Ligne de CV

Mar 05, 2014 17:32

Il y a un ligne sur mon CV qui dit "4 ans au Kenya, participation aux MUN (Modal United Nations)"
Cette ligne, cette demi-ligne, même, a plusieurs rôles. Le premier, évident, est de justifier mon niveau d'anglais (la ligne précédente indique "anglais : bilingue). Le deuxième est de dire, discrètement, que j'ai habité en Afrique - longtemps. Et le troisième, plus annexe, est de susciter un petite curiosité sur les fameux MUN.
Alors, sachez-le, ça ne sort jamais en entretien. Jamais. Je pourrais compter le nombre de fois où on m'a demandé "et les MUN, c'est... quoi, exactement ?" sur les doigts d'un pirate amputé. Soit les gens lisent pas, soit ils s'en fichent.

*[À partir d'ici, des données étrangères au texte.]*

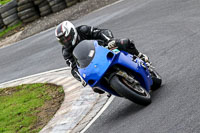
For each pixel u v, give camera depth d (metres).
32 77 39.75
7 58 55.88
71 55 21.30
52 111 26.89
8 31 77.50
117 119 19.86
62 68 38.75
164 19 41.75
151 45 33.41
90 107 24.08
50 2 77.50
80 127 21.52
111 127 19.05
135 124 17.78
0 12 78.81
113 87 18.30
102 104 23.69
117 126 18.70
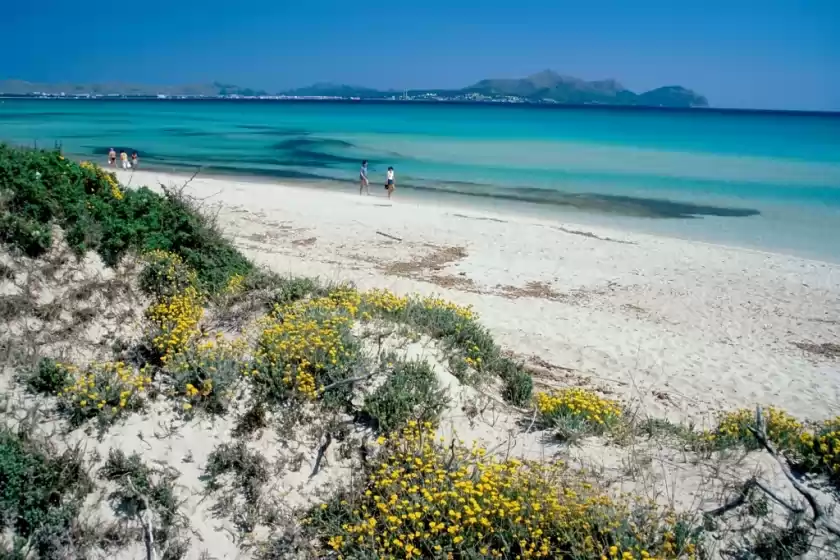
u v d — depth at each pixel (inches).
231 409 251.6
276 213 795.4
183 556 200.1
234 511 216.4
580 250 702.5
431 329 343.9
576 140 2299.5
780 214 965.2
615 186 1202.0
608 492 235.3
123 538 199.8
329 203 888.9
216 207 799.7
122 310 303.1
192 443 235.8
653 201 1058.1
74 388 234.5
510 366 346.0
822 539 209.2
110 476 214.8
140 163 1409.9
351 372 272.2
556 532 206.5
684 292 577.6
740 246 771.4
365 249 654.5
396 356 291.4
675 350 446.0
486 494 216.1
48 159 346.6
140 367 268.8
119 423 234.8
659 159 1667.1
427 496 206.1
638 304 541.6
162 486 213.8
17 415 227.0
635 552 194.4
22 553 187.0
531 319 486.9
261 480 225.3
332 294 374.0
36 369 244.8
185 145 1914.4
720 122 4087.1
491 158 1641.2
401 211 858.8
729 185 1227.9
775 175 1368.1
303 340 277.6
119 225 334.0
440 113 5108.3
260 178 1227.2
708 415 352.8
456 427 270.2
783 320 518.9
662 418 340.5
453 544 202.4
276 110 5428.2
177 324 292.7
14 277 283.6
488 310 499.5
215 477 224.5
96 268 313.0
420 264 616.4
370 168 1417.3
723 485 242.5
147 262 333.4
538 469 239.3
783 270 657.0
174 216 376.2
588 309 520.4
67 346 269.0
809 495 213.9
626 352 436.5
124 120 3299.7
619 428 287.1
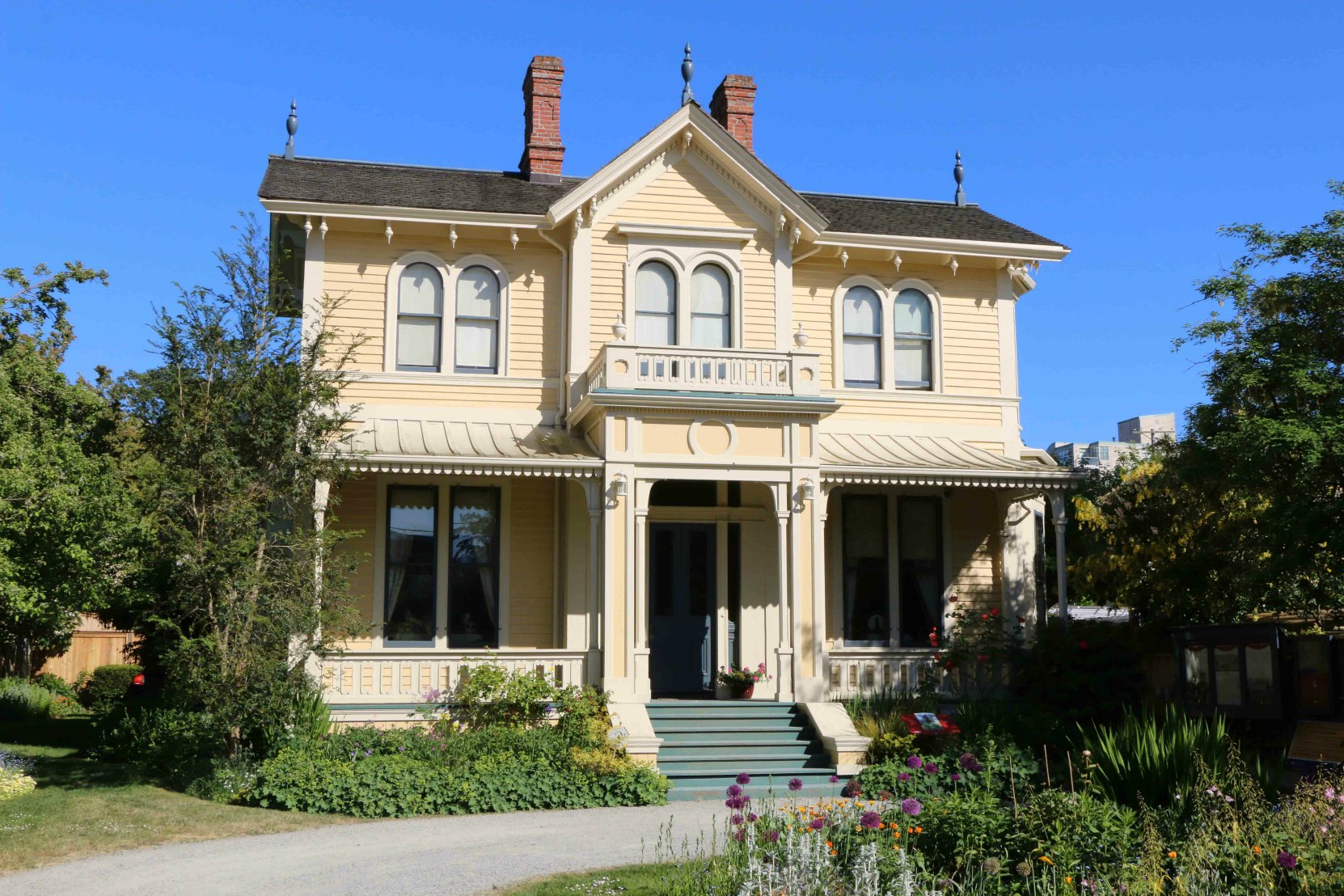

J'avoue, je peux comprendre.

Mais, mais, lors de ma dernière série d'entretien, pour la toute première fois, c'est ressorti. Et ça m'a aussi rappelé cette expérience formidable qui me semble parfois être dans une autre vie. Alors ma foi, laissez-moi vous guider le long de mes souvenirs.

[Les MUN, c'est quoi ?]Les MUN, c'est quoi ?
L'acronyme veut dire "Modal United Nations", ce qui vous aide vachement, je sais. Si certains connaissent le Parlement Européen ou le Sénat pour les jeunes, c'est un peu le même principe.
Nairobi, capitale du Kenya, est siège régional des Nations Unies. Le pays est donc un haut lieu de la diplomatie internationale et de très nombreux expatriés du monde entier y vivent. Pour tout vous dire, mes parents n'ont jamais autant reçu et été invités que pendant les quatre ans que nous y avons passé. Et qui dit grosse population internationale dit aussi... Pas mal de lycées étrangers. Le lycée français est tout petit, mais quand même un peu plus important que l'école allemande ou suédoise. En revanche, personne ne peut lutter contre les trois lycées américains et les dizaines d'écoles anglaises.
C'est l'un de ces lycées américains qui organise les MUN. Et invite à y participer tout ceux qui veulent.
Au lycée français, on nous propose d'y participer à partir de la troisième. Le principe est simple : on se regroupe par équipes de 5, de préférence pas du même âge. On nous attribue alors aléatoirement un pays (la première année, je serai la Bolivie. L'année suivante, ce sera le Vietnam). On choisit un ambassadeur pour chaque groupe. Et, tant qu'à faire, on se renseigne un minimum sur le pays que nous représenterons.
Ensuite, chaque groupe écrit une résolution. En anglais bien sûr. Et dans le style très particulier des Nations Unies. Parce que non, on écrit pas une résolution comme ça. Le plan est très stricte, à la virgule près. Elle se présente en deux parties, la première qui explique la situation que la résolution se propose de résoudre/améliorer, la deuxième qui expose les solutions. Chaque partie doit être composées de phrases courtes, commençant par des mots à choisir dans une liste qui nous est fourni. Je vous jure.
Cette étape dure quelques mois, avec des rendez-vous réguliers pour la réflexion et la rédaction. Les profs qui nous encadrent vérifient et revérifient que tout correspond bien.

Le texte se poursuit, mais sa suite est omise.